Your goal: Return all of the entries exactly, but do not include the pictures.

Records for this task:
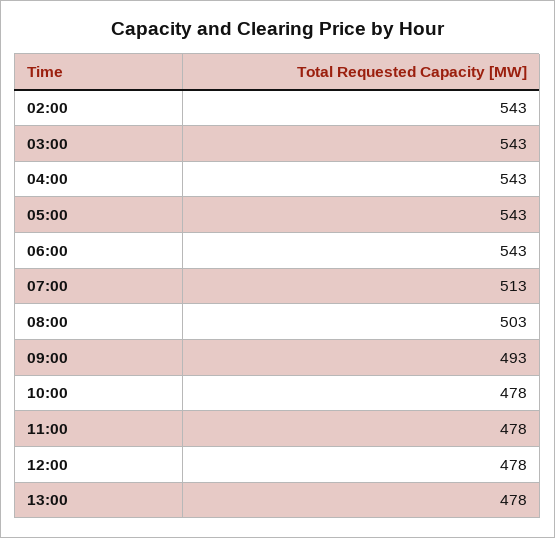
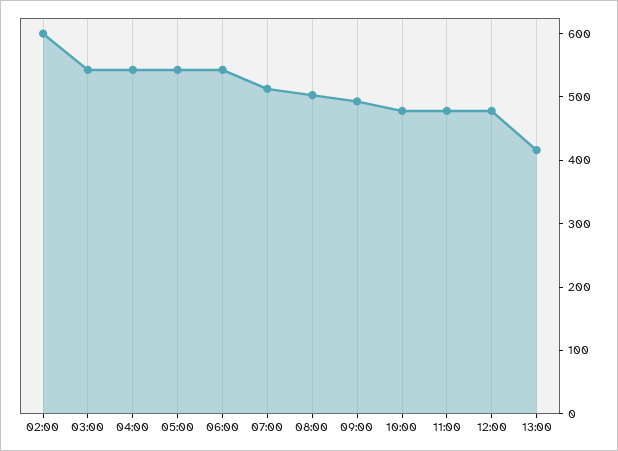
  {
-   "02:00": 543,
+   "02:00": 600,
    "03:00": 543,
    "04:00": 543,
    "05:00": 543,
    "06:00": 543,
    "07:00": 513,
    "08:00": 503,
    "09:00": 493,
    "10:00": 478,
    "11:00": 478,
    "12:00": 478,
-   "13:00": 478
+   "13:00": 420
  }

Reply:
  {
-   "02:00": 543,
+   "02:00": 600,
    "03:00": 543,
    "04:00": 543,
    "05:00": 543,
    "06:00": 543,
    "07:00": 513,
    "08:00": 503,
    "09:00": 493,
    "10:00": 478,
    "11:00": 478,
    "12:00": 478,
-   "13:00": 478
+   "13:00": 420
  }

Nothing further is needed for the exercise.